# [THE PROBLEM]
Needed from the entries below: every line that holds the word "wrist".
[THE RECORDS]
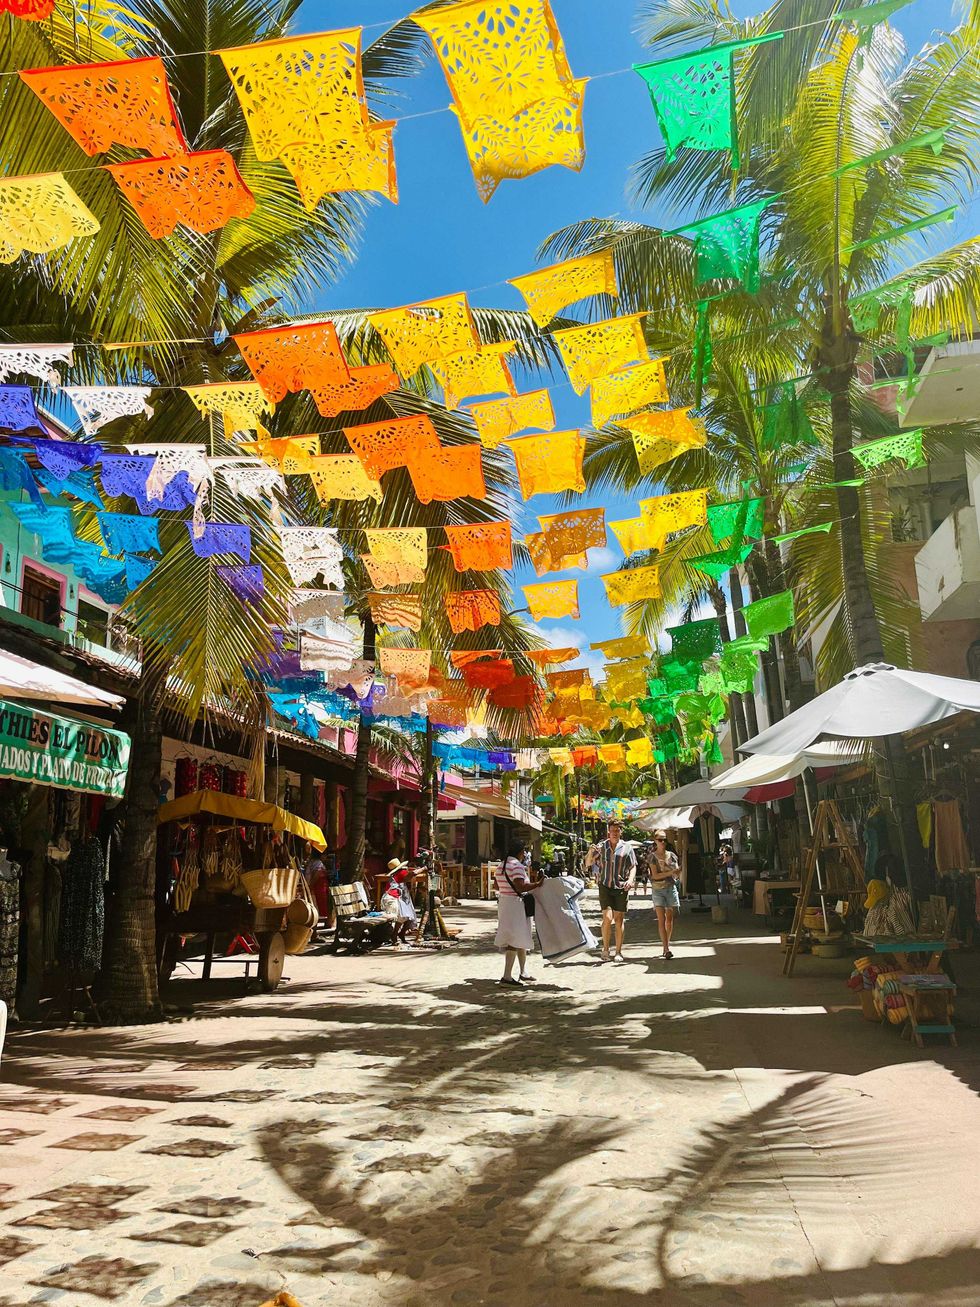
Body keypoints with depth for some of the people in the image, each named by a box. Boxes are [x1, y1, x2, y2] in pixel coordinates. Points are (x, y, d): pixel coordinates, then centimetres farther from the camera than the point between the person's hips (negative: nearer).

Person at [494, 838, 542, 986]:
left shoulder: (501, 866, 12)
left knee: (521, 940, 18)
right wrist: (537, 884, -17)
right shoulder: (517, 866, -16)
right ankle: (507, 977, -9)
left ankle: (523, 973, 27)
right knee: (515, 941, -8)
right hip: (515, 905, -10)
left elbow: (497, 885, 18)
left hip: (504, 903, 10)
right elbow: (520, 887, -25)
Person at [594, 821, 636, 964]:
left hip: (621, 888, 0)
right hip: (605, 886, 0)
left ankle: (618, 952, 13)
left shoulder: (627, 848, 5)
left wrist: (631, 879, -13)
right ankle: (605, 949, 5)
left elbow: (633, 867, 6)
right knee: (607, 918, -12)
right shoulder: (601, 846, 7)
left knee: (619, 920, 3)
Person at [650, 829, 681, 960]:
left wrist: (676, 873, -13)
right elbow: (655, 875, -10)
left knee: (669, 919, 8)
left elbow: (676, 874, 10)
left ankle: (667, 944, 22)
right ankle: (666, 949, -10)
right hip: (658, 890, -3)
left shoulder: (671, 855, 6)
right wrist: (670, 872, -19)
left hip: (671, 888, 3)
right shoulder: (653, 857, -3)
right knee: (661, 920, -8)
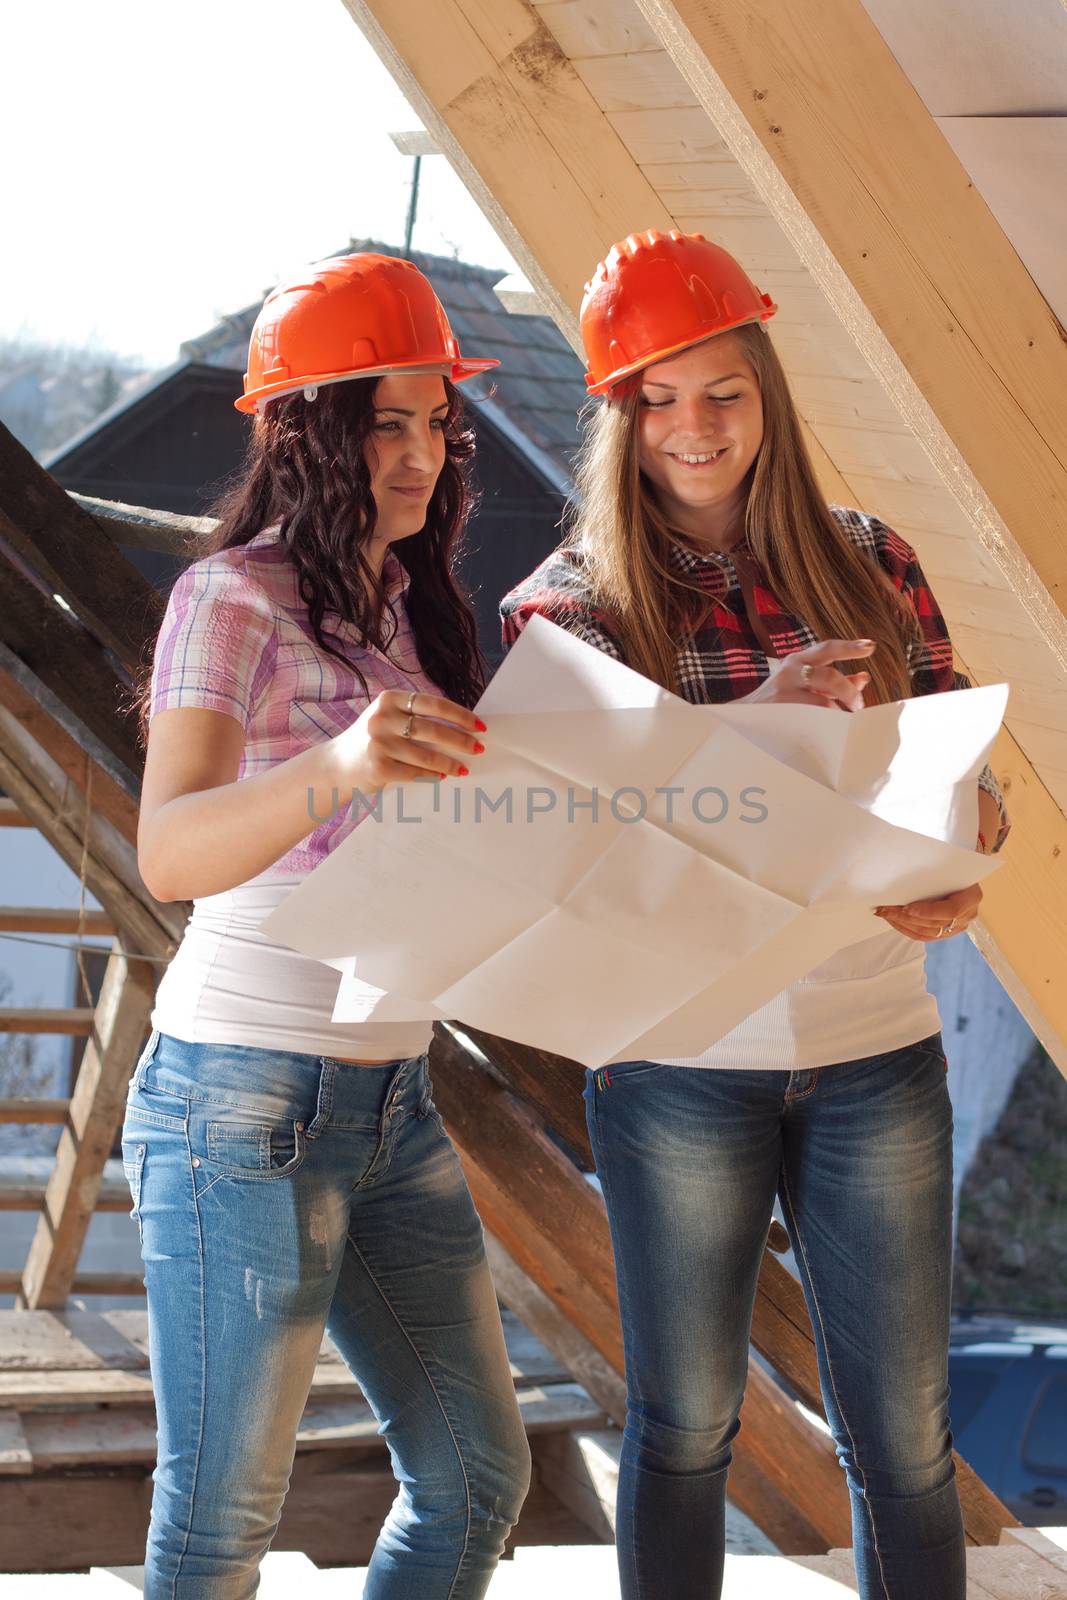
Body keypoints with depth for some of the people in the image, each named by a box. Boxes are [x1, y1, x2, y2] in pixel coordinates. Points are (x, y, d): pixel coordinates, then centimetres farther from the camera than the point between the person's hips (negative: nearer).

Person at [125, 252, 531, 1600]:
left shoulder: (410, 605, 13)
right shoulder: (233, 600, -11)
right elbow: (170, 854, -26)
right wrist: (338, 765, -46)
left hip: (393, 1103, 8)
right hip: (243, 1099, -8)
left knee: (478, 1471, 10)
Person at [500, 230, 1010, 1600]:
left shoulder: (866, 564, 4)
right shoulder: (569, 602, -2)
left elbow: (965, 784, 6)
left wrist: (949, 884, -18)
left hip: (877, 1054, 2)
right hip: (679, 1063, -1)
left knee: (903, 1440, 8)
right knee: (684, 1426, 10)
[/THE RECORDS]
[THE RECORDS]
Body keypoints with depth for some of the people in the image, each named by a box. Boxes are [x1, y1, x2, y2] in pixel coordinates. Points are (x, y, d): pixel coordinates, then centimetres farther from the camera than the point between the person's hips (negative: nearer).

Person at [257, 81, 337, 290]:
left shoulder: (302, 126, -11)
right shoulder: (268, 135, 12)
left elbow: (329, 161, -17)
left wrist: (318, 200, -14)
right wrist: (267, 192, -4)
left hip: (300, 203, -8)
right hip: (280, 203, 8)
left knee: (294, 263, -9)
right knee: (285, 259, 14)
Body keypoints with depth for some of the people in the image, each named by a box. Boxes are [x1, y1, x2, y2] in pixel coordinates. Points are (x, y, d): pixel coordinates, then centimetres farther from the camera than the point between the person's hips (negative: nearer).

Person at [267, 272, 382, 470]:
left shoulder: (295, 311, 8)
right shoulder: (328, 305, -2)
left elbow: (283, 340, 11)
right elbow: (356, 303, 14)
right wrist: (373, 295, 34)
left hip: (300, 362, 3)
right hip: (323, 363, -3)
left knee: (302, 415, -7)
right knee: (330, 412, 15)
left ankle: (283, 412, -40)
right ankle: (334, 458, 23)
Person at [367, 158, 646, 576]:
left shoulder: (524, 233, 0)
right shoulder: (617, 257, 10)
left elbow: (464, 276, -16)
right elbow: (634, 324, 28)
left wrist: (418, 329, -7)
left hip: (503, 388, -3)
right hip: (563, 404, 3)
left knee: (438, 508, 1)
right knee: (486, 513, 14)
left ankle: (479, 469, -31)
[/THE RECORDS]
# [SOLUTION TO THIS TASK]
right wrist: (537, 884, -17)
left wrist: (631, 879, -13)
left wrist: (676, 873, -13)
right wrist: (670, 872, -19)
right wrist: (338, 765, -46)
left wrist: (949, 884, -18)
left wrist: (318, 200, -14)
right wrist: (267, 192, -4)
right wrist: (373, 295, 34)
left wrist: (418, 329, -7)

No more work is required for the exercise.